> [BRIEF]:
Would you please give the entries again word for word, with no images in your copy?

◆ ◆ ◆ ◆ ◆

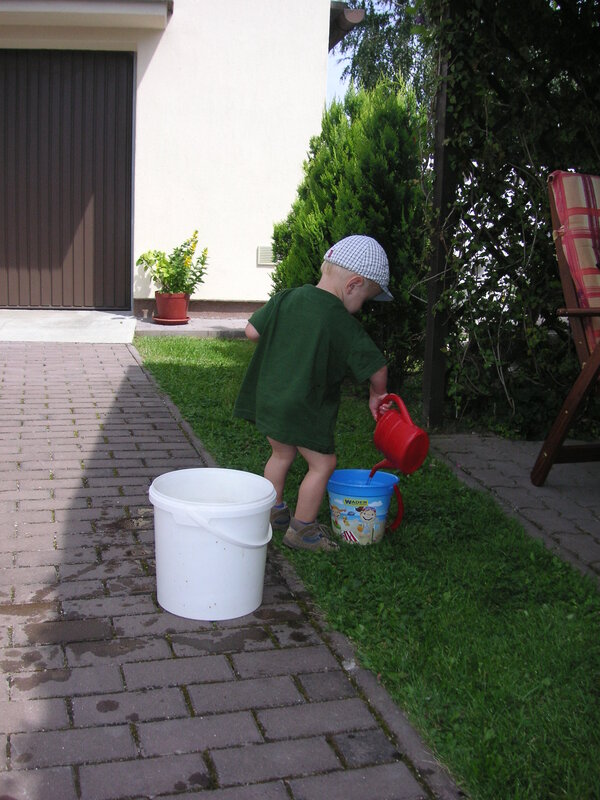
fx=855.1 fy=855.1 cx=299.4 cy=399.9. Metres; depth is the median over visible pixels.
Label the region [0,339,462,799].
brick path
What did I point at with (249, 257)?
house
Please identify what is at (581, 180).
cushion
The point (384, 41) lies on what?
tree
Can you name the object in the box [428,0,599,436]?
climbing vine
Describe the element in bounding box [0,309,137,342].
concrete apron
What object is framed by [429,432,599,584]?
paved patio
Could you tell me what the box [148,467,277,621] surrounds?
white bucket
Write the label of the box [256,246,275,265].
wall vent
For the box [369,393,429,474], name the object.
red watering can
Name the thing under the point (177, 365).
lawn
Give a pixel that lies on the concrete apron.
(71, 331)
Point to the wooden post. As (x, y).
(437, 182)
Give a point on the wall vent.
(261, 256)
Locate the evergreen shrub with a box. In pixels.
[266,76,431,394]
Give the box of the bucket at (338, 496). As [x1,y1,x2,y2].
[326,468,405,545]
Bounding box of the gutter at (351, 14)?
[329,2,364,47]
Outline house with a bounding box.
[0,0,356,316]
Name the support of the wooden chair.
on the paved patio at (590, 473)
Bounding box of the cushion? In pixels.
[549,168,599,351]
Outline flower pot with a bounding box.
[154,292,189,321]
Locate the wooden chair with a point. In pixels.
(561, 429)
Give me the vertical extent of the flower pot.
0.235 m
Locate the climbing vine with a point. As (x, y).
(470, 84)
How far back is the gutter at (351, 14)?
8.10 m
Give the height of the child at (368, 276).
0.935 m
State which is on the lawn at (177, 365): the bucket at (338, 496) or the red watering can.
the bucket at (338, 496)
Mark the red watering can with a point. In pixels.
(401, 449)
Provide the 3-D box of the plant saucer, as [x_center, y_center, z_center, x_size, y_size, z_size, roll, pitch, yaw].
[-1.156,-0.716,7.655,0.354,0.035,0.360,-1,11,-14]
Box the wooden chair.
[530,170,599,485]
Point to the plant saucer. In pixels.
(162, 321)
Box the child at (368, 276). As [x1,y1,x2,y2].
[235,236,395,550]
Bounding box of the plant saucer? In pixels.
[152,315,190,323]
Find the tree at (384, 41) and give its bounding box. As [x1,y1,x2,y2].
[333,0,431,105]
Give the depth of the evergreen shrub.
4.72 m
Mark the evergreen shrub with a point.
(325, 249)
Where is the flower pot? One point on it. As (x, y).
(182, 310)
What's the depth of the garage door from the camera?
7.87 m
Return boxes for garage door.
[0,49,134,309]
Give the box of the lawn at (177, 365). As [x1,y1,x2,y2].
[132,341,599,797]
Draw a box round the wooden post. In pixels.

◆ ◆ ◆ ◆ ◆

> [SOLVED PROBLEM]:
fx=855.1 fy=855.1 cx=299.4 cy=399.9. Metres; depth is the median over visible pixels.
Label the region [0,339,462,799].
brick path
What did I point at with (249, 257)?
house
Please identify what is at (581, 180).
cushion
The point (384, 41) lies on what?
tree
Can you name the object in the box [428,0,599,436]?
climbing vine
Describe the element in bounding box [0,309,137,342].
concrete apron
What object is framed by [429,432,599,584]?
paved patio
Could you tell me what the box [148,467,277,621] surrounds?
white bucket
Write the label of the box [256,246,275,265].
wall vent
For the box [369,393,429,474], name the object.
red watering can
Name the thing under the point (177, 365).
lawn
Give a pixel that lies on the concrete apron.
(71, 331)
Point to the wooden post. As (x, y).
(437, 182)
Give a point on the wall vent.
(261, 256)
Locate the evergreen shrub with a box. In pixels.
[266,76,431,394]
Give the box of the bucket at (338, 496). As [x1,y1,x2,y2].
[326,468,405,545]
Bounding box of the gutter at (351, 14)?
[329,2,364,47]
Outline house with a bounding box.
[0,0,356,316]
Name the support of the wooden chair.
on the paved patio at (590, 473)
Bounding box of the cushion? In pixels.
[549,168,599,351]
Outline flower pot with a bounding box.
[154,292,189,321]
Locate the wooden chair with a point. In pixels.
(561, 429)
Give me the vertical extent of the flower pot.
0.235 m
Locate the climbing vine with a point. As (x, y).
(470, 84)
How far back is the gutter at (351, 14)?
8.10 m
Give the height of the child at (368, 276).
0.935 m
State which is on the lawn at (177, 365): the bucket at (338, 496) or the red watering can.
the bucket at (338, 496)
Mark the red watering can with a point. In pixels.
(401, 449)
Provide the 3-D box of the plant saucer, as [x_center, y_center, z_center, x_size, y_size, z_size, roll, pitch, yaw].
[-1.156,-0.716,7.655,0.354,0.035,0.360,-1,11,-14]
Box the wooden chair.
[530,170,599,485]
Point to the plant saucer. In pixels.
(162, 321)
Box the child at (368, 276). As [x1,y1,x2,y2].
[235,236,395,550]
Bounding box of the plant saucer? In pixels.
[152,315,190,323]
Find the tree at (384, 41) and give its bounding box. As [x1,y1,x2,y2].
[333,0,431,105]
Give the depth of the evergreen shrub.
4.72 m
Mark the evergreen shrub with a point.
(325, 249)
Where is the flower pot? One point on it. As (x, y).
(182, 310)
What's the depth of the garage door from the camera?
7.87 m
Return boxes for garage door.
[0,49,134,309]
Give the box of the lawn at (177, 365). As [x1,y1,x2,y2].
[132,341,599,797]
Draw a box round the wooden post. In pixels.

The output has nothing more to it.